[Task details]:
Using the data below, copy out all lines with the word "proračuna".

** The data follows **

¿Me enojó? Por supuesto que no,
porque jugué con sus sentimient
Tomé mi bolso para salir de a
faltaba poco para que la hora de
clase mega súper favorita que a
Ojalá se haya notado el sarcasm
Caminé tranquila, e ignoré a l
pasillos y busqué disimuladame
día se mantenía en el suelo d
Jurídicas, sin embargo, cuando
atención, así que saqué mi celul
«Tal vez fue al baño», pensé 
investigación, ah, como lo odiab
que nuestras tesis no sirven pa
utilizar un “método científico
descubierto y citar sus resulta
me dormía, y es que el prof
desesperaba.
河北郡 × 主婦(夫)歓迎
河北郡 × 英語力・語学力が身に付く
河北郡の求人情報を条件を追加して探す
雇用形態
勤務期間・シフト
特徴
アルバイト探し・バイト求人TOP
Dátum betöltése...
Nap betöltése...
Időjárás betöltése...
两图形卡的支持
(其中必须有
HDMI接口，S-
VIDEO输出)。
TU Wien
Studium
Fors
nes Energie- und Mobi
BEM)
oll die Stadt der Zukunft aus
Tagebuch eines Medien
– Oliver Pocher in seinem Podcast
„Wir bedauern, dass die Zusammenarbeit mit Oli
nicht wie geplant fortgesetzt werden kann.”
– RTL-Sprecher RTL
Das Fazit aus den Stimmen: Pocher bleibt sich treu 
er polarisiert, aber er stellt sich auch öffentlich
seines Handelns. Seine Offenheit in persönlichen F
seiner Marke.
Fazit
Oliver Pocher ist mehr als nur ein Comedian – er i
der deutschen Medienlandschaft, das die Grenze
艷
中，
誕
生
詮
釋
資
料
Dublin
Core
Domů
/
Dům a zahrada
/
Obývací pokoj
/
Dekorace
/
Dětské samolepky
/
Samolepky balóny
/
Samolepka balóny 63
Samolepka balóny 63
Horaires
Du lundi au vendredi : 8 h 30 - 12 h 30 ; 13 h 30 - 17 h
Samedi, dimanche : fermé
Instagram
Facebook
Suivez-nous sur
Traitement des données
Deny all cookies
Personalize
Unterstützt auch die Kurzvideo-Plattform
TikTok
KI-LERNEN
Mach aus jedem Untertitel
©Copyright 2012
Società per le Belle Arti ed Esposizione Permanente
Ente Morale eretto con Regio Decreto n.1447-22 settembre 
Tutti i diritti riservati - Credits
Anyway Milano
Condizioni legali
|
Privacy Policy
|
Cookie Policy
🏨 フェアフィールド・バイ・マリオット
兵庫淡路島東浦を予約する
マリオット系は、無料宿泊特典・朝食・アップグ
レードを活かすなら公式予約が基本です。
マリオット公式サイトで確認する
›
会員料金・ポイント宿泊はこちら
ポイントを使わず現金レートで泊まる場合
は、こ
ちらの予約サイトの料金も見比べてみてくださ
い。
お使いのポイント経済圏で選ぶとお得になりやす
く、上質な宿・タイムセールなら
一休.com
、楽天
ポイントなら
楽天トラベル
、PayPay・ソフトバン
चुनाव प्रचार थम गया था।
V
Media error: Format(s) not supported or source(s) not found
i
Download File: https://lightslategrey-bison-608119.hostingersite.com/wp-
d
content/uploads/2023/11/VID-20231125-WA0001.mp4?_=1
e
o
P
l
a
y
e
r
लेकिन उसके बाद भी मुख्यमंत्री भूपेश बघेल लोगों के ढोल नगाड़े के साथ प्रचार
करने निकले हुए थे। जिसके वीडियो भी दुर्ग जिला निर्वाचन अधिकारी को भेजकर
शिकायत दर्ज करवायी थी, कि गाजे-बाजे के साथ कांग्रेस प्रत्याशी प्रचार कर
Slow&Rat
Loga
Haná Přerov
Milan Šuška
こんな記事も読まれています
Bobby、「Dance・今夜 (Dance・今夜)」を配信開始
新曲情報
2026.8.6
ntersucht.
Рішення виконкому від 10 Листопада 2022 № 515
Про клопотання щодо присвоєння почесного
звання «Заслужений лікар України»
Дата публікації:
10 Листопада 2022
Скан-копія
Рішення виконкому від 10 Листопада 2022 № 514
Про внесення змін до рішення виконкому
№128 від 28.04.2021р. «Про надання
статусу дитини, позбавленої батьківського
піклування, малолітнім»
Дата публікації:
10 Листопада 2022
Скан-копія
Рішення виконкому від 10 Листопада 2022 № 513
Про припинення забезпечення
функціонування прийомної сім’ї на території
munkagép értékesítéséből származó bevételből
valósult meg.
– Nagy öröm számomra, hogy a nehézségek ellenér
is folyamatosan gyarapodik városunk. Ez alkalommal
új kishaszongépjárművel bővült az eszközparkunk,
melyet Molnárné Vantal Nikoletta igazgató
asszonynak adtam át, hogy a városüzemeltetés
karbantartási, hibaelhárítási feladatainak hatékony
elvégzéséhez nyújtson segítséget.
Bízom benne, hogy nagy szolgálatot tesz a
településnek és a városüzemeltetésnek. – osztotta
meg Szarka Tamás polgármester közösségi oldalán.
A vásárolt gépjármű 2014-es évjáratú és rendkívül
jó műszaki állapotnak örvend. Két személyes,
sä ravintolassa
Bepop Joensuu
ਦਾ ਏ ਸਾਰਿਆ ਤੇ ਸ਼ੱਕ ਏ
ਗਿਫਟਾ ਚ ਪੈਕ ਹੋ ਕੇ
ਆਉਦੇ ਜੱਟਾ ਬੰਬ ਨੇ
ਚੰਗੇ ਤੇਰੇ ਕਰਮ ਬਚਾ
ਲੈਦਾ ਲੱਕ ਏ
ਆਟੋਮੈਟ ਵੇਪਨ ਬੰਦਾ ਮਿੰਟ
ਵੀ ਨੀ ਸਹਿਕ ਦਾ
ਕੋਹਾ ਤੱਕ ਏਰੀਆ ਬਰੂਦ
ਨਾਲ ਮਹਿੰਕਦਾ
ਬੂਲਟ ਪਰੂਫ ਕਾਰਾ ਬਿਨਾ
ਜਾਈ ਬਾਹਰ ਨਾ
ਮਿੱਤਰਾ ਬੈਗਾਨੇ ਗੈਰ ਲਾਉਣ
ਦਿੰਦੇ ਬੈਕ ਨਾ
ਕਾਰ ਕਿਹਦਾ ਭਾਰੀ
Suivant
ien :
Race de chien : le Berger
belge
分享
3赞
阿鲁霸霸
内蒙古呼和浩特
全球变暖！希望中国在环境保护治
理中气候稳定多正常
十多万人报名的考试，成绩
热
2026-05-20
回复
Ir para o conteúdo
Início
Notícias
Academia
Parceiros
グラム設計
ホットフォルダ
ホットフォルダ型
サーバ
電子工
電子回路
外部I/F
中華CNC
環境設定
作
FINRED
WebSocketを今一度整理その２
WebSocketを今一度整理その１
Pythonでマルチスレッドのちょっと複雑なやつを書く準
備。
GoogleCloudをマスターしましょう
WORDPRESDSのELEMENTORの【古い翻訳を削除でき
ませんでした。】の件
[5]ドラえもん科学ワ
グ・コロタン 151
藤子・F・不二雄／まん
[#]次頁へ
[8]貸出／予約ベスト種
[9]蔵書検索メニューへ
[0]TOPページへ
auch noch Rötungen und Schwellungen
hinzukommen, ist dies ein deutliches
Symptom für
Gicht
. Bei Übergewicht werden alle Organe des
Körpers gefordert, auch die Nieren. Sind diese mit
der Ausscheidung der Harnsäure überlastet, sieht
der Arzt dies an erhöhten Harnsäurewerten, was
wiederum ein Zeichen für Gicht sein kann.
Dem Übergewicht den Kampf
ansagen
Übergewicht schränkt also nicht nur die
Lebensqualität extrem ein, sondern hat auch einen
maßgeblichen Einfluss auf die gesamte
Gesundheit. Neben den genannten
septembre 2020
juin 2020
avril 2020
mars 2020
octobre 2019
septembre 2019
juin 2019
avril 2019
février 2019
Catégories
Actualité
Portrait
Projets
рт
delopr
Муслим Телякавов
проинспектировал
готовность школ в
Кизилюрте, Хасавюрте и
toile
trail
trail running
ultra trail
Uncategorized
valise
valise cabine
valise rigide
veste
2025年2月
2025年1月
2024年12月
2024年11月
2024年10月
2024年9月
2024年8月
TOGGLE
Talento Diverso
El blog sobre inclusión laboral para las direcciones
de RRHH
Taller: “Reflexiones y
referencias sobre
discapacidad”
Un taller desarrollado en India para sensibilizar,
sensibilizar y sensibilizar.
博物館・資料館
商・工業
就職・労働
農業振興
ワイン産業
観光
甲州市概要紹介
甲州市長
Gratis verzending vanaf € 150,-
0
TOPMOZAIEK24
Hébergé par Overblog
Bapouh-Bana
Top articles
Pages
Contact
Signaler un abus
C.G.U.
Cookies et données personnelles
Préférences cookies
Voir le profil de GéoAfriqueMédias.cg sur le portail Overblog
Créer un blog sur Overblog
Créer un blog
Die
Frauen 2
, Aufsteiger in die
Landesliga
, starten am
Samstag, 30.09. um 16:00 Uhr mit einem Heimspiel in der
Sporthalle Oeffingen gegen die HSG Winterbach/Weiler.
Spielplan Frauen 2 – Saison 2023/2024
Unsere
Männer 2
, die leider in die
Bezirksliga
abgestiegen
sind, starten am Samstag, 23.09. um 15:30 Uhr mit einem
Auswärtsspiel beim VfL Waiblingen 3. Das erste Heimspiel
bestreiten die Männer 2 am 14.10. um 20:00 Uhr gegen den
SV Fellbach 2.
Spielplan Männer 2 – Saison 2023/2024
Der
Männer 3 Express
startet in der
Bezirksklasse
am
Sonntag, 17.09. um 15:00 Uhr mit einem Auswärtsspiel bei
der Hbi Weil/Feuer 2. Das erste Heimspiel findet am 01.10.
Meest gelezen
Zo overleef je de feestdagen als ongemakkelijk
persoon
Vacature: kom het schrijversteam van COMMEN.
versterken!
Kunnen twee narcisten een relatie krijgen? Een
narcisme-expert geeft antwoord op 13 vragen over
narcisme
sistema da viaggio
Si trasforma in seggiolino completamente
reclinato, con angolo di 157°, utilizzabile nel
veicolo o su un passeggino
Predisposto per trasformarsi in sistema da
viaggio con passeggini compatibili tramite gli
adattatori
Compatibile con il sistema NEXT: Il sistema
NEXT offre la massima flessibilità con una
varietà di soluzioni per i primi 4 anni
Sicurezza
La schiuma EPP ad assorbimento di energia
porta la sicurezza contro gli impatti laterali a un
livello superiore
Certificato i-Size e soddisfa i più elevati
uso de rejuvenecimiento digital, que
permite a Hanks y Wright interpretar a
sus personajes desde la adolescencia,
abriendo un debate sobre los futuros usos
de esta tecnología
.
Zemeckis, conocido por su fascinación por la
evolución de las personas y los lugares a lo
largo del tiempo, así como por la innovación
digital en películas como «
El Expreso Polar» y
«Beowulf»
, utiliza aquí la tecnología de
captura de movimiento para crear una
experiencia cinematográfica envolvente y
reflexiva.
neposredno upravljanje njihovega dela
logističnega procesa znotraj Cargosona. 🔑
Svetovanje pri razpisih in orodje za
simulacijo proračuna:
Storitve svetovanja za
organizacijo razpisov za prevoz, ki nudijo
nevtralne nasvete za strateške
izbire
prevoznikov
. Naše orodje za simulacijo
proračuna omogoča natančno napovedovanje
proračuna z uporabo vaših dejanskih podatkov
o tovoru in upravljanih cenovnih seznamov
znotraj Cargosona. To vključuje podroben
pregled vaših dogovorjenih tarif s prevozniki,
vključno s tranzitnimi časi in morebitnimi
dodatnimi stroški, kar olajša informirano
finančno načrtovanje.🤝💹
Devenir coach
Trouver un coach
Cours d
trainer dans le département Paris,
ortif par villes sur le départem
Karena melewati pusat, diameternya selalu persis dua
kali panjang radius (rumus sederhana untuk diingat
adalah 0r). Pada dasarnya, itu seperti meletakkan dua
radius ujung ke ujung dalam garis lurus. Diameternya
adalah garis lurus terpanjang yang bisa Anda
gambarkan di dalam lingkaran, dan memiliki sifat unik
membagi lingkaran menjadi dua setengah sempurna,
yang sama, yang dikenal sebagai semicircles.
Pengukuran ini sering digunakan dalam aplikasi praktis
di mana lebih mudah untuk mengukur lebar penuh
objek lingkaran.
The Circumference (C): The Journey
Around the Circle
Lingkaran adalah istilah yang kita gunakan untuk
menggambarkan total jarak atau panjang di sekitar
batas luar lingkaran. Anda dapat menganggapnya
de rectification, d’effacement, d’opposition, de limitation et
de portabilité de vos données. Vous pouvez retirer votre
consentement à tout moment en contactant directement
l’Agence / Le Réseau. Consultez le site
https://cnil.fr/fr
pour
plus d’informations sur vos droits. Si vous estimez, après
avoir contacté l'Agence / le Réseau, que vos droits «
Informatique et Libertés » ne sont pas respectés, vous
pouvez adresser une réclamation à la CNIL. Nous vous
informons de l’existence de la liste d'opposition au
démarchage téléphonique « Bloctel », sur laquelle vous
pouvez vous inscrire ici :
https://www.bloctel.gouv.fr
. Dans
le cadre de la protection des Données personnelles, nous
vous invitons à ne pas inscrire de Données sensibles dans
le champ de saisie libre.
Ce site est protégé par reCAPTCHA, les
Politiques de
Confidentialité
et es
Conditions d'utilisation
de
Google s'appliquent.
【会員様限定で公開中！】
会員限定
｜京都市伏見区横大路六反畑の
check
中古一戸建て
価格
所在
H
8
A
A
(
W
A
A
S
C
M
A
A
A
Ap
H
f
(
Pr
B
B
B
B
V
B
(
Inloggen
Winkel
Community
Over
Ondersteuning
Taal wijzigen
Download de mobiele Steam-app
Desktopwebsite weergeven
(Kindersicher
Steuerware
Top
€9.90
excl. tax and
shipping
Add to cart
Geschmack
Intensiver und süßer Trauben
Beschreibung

** End of The data **

[Exercise output]:
simulacijo proračuna:
proračuna omogoča natančno napovedovanje
proračuna z uporabo vaših dejanskih podatkov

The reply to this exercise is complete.